- [Exercise text]
-- -- --

Interview Questions 3 - ignacio-alorre/Spark GitHub Wiki

**What is the SMALL FILE PROBLEM in Big Data? How Delta Lake provices a more optimal solution?

Data is often written in very small files and directories. This data may be spread across a data center or even across the world (that is, not co-located). The result is that a query on this data may be very slow due to:

Network Latency
Volume of file´s metatadata

The solution is to compact many small files into one larger file. Delta Lake has a mechanism for compacting small files:

Delta Lake supports the Optimize operation, which performs file compaction.
Small files are compacted together into new larger files up to 1GB.
The 1GB size was determined by the Databricks optimization team as a trade-off between query speed and run-time performance when running Optimize.

OUTER Join in Spark

OUTER join combines data from both dataframes, irrespective of 'on' column matches or not.

If there is a match combined, one row is created
If there is no match, missing columns for that row are filled with null values.

on= [key columns]
how= [join type]

df1.join(df2, on=['id'], how='outer')

UPPER, LOWER, LENGTH & SPLIT function in Pyspark ?

UPPER - To convert the value in Uppercase
LOWER - To convert the value in Lowercase
LENGTH - To get the length of the Column
SPLIT - To split the values of the Column based on the separator ( In the below example - Blank Space is the separator)

How can we RENAME a COLUMN?

Using withColumnRenamed method.
First parameter - Existing Column Name
Second parameter - New Column Name

df.withColumnRenamed("id", "newId")

-- -- --

- [Provided data]
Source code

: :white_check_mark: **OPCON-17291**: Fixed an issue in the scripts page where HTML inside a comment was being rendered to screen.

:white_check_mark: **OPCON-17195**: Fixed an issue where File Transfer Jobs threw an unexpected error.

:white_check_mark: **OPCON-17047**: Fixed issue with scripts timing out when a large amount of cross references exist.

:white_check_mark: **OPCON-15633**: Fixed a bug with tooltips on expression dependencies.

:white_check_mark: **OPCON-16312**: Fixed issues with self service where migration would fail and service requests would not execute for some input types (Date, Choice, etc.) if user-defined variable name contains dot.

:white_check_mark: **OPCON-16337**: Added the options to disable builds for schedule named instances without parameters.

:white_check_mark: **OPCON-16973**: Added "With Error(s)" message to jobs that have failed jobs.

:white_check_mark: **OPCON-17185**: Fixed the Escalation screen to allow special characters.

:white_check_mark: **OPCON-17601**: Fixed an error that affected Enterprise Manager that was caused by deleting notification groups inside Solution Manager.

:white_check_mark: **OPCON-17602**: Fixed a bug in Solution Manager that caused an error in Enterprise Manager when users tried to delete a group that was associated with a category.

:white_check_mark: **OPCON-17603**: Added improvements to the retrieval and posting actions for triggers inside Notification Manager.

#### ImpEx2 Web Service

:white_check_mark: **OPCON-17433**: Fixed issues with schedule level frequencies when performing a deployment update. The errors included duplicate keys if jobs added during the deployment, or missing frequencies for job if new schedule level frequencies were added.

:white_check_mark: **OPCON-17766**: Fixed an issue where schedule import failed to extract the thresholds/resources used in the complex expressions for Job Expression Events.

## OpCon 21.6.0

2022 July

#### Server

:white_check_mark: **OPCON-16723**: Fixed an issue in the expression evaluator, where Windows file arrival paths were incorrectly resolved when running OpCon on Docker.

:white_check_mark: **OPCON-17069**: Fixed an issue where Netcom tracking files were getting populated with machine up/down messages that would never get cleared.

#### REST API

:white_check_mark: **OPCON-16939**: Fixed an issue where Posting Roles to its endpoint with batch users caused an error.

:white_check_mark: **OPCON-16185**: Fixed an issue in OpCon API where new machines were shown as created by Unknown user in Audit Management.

-- -- --

- [Activity]
Write out the Spark interview notes from "UPPER, LOWER, LENGTH" to "RENAME a COLUMN?", word for word.

- [Expected answer]
UPPER, LOWER, LENGTH & SPLIT function in Pyspark ?

UPPER - To convert the value in Uppercase
LOWER - To convert the value in Lowercase
LENGTH - To get the length of the Column
SPLIT - To split the values of the Column based on the separator ( In the below example - Blank Space is the separator)

How can we RENAME a COLUMN?